Fast-forward on a tape and whole worlds open up. For Jen Byrne, the creator of legendary Weimar cabaret singer Bernie Dieter, it came at the end of her own christening video: filmed in Germany where she was initially raised. Fast-forwarding past the usual scenes – moments in the church, family celebrating afterwards, drinking champagne and eating cake – she suddenly came across the remnants of a German prison porno, circa 1970. “Lots of men with moustaches and all these very large bushes,” Byrne says, laughing.
The discovery echoed an experience she had as an eight-year-old watching The Rocky Horror Picture Show with her parents, who “would stop it just before the orgy scene in the pool – one night I was on my own and I just kept watching. I was like: ‘Oh my God, there’s a whole new ending!’”
Somehow those abrupt shifts into adult spaces, from pious naivety to unmitigated raunch, stayed with her and maybe partly explain the deliciously febrile sexuality of her cabaret alter ego. Having only ever been interviewed in character as Bernie Dieter, Byrne is finally dropping the mask of the chanteuse and chats to the Guardian for the first time as herself. “It’s a little bit scary but in an exciting way,” she says over coffee as she prepares to open her new show, Club Kabarett, in Melbourne.

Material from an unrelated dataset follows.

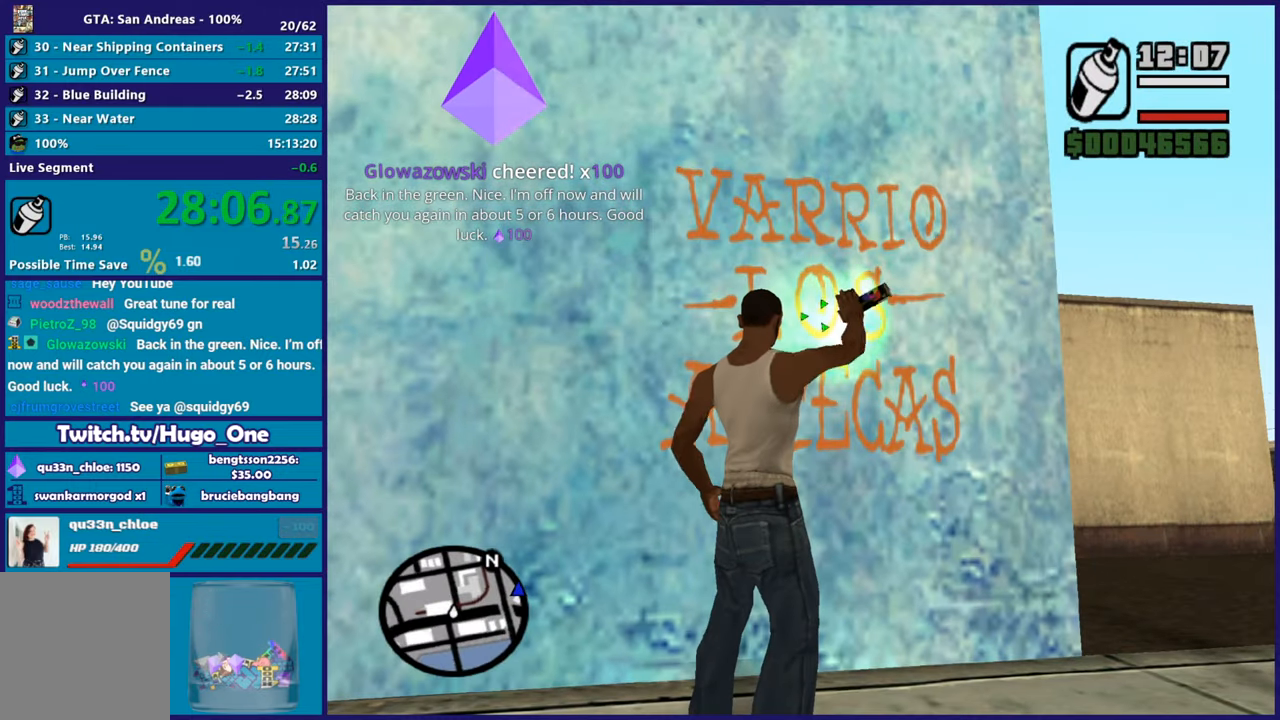
{"buttons": ["L2", "R2"], "left_stick": "center", "right_stick": "center", "events": [[250, "left_stick", "center"]]}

Dieter is an international fixture on the cabaret scene, having hosted the ribald circus antics of La Clique for a number of years, as well as touring her own shows Little Death Club and Berlin Underground throughout Europe and the UK. In her Louise Brooks wig, Dieter deliberately evokes the heady maximalism of interwar Weimar cabaret, with its sharp edges and politically subversive sensibility. If Byrne isn’t quite as sexually outrageous as Dieter – who often climbs over audience members in her predilection for hirsute men – she still suggests levels of allure and depravity under her gamine smile.
“Bernie’s obviously an extension of me,” Byrne says. “Everything that she represents is actually within me.” But Dieter also allows for a kind of debauched anarchy that Byrne would never get away with in ordinary life – “all those primal, dark, sexy, weird beautiful things that live deep inside you that you’re not always allowed to express”.
Byrne has been performing as Dieter since her early 20s but only recently discovered a familial link to the character stretching back to her German grandmother’s childhood. As she slid into dementia, her Oma began to relive her early life growing up in a travelling circus while wartime Germany divided in two. In a kind of reversal of those videotapes, Oma was stuck in a permanent rewind, and a fascinating story emerged.
“She was born in Dresden in 1932, and the family travelled under the Sarrasani umbrella, one of the big circuses at the time. But the hard border between east and west made it increasingly difficult to tour,” Byrne says.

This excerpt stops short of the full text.